▶ [PROBLEM]: Among the lines of data below, reproduce only those from the one with "ならではの贅沢な旅のスタイルだ。 なお、新着のアメリカ" through the one with "っている。訪れるたびに新しい発見と感動が待っているハ", exactly as they stand, both ends included.
Content starts
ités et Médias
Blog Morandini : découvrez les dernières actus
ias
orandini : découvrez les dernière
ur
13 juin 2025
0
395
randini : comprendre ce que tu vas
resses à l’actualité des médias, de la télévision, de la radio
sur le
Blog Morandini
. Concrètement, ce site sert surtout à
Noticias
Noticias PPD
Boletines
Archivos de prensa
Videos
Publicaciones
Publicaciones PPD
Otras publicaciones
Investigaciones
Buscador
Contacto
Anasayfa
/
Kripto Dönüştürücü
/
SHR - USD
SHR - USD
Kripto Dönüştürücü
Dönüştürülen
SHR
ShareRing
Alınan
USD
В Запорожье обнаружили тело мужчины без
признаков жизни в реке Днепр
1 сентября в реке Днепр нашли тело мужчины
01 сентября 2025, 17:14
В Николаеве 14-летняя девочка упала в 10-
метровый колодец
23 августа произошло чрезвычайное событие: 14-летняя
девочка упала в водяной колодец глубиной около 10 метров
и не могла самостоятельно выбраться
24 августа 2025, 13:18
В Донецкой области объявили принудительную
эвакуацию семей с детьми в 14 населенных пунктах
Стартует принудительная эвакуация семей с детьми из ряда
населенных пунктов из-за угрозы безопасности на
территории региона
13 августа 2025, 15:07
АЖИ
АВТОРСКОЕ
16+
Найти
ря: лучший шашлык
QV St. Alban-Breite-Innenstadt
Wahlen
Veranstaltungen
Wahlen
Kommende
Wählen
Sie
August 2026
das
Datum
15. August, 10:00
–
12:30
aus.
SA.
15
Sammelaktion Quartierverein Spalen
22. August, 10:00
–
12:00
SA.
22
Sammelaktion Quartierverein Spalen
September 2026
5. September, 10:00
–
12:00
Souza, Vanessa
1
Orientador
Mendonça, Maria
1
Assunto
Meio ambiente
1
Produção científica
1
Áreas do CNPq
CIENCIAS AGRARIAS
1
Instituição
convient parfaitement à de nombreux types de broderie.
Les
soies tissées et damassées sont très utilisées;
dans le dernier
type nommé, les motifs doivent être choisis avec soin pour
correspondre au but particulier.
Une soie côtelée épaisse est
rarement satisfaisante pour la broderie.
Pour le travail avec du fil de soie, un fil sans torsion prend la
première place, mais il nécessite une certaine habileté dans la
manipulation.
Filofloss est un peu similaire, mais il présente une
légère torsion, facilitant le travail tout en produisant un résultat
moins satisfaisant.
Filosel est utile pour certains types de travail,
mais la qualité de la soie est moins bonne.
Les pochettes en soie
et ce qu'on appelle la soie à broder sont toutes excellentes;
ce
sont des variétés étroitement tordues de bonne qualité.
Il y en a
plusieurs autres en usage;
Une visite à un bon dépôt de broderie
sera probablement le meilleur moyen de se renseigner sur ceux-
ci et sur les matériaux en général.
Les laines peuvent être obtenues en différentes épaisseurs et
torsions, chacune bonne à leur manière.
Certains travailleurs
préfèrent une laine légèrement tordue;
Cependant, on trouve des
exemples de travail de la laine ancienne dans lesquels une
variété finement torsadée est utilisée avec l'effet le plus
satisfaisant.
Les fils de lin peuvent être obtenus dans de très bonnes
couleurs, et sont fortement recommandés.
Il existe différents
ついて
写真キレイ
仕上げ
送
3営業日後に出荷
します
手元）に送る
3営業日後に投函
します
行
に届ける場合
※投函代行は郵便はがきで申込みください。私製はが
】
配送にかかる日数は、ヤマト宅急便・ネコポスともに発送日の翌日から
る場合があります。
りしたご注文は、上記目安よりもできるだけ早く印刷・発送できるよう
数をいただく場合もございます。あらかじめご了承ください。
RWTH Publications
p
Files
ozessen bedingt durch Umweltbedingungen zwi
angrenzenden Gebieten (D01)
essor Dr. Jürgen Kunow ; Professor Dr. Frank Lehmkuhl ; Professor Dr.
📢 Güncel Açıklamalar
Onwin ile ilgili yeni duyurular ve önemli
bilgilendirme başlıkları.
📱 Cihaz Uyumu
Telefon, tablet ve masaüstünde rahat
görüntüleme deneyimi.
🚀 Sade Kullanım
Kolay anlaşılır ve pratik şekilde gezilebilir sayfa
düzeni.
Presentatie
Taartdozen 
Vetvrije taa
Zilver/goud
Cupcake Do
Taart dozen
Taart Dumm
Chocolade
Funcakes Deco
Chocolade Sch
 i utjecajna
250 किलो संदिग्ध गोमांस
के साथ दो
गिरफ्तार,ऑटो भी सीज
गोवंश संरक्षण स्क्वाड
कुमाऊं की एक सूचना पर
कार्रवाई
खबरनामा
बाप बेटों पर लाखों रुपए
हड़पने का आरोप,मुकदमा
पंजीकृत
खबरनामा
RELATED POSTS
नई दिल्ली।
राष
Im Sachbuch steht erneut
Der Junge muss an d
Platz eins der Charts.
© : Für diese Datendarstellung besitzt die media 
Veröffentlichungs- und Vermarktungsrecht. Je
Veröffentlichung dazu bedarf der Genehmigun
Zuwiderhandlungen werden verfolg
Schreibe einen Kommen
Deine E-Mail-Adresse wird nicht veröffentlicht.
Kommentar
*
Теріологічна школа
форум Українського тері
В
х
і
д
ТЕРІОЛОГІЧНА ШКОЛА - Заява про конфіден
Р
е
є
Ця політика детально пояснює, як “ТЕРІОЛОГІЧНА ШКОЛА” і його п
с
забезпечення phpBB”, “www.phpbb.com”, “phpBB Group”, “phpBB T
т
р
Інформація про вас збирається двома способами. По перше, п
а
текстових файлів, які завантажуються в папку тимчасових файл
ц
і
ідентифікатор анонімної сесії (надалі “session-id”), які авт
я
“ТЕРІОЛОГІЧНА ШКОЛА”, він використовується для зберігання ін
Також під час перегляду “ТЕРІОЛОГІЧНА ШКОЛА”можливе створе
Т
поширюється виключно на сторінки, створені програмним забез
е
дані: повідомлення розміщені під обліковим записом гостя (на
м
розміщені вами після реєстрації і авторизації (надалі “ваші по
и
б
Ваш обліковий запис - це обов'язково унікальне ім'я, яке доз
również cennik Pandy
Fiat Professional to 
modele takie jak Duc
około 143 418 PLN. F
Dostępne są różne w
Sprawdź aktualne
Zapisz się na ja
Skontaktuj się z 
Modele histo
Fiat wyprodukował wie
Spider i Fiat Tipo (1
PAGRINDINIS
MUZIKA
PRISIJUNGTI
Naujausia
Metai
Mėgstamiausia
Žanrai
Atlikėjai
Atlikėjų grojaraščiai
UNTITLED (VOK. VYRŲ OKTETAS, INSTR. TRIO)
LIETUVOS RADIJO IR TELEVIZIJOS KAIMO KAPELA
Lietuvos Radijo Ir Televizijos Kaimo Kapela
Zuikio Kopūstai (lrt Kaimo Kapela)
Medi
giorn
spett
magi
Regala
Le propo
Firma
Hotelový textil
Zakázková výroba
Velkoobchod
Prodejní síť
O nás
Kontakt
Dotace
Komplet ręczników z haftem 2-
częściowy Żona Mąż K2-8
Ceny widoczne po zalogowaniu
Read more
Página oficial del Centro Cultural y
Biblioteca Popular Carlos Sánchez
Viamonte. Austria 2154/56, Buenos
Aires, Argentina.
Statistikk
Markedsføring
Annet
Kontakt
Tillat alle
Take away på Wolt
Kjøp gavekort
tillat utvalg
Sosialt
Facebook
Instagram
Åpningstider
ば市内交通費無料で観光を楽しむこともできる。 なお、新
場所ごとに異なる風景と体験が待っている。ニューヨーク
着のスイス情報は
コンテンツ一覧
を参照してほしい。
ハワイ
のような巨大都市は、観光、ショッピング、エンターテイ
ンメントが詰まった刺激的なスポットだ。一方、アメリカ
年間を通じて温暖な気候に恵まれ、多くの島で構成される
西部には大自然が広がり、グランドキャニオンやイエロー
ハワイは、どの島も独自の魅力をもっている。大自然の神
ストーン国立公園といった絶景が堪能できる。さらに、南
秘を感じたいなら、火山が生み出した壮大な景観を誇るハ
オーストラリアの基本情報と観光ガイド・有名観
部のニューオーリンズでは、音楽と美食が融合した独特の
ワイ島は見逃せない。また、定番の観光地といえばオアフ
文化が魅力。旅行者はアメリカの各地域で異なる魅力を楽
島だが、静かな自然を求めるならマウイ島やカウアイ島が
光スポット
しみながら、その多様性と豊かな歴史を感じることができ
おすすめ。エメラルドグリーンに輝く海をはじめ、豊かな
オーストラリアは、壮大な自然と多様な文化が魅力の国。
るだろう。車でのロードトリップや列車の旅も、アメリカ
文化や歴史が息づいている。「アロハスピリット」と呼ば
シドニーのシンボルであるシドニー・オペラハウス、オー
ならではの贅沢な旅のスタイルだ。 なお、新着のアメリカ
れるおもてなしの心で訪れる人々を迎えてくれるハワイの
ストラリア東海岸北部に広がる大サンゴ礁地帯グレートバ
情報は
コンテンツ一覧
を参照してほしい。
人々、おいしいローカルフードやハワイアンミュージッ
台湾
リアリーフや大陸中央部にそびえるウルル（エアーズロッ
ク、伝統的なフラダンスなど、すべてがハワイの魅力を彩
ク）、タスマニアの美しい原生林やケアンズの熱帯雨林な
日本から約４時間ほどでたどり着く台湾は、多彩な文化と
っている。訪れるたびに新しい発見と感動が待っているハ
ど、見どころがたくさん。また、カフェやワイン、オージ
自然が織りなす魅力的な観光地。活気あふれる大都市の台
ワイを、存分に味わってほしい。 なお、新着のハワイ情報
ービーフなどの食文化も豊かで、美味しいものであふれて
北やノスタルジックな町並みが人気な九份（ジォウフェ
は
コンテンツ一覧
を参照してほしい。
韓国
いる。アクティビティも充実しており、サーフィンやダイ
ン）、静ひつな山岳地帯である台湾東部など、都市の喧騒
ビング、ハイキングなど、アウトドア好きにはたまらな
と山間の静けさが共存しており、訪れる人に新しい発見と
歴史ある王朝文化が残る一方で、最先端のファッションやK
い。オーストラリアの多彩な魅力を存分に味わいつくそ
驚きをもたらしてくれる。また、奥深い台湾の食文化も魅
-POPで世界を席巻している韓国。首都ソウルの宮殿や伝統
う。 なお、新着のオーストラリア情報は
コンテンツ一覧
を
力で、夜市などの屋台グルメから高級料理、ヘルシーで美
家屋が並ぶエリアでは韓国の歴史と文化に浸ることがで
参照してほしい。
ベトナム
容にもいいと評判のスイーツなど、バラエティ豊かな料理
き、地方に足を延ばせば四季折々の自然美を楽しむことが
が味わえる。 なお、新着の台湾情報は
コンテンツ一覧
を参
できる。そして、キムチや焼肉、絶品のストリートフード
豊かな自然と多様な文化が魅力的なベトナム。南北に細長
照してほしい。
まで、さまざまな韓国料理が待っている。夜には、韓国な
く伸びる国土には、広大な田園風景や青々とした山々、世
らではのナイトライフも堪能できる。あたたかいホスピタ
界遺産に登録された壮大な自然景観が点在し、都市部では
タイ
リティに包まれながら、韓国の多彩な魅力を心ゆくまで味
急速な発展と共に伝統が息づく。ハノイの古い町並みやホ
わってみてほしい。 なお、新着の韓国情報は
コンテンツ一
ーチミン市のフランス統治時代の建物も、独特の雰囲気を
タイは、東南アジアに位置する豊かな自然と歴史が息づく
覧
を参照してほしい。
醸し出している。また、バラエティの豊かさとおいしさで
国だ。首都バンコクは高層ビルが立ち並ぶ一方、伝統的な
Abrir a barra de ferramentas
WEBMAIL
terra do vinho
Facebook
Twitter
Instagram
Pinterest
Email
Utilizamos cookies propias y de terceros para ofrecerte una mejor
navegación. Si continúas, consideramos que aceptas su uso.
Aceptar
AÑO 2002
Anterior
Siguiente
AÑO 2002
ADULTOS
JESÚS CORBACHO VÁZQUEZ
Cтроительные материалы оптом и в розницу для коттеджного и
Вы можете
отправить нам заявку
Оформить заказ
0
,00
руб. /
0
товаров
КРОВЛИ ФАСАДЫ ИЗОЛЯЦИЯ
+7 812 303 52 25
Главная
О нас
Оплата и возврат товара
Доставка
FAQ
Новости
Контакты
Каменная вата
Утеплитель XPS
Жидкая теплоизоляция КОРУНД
Content ends
▶ [EXERCISE OUTPUT]:
ならではの贅沢な旅のスタイルだ。 なお、新着のアメリカ
れるおもてなしの心で訪れる人々を迎えてくれるハワイの
ストラリア東海岸北部に広がる大サンゴ礁地帯グレートバ
情報は
コンテンツ一覧
を参照してほしい。
人々、おいしいローカルフードやハワイアンミュージッ
台湾
リアリーフや大陸中央部にそびえるウルル（エアーズロッ
ク、伝統的なフラダンスなど、すべてがハワイの魅力を彩
ク）、タスマニアの美しい原生林やケアンズの熱帯雨林な
日本から約４時間ほどでたどり着く台湾は、多彩な文化と
っている。訪れるたびに新しい発見と感動が待っているハ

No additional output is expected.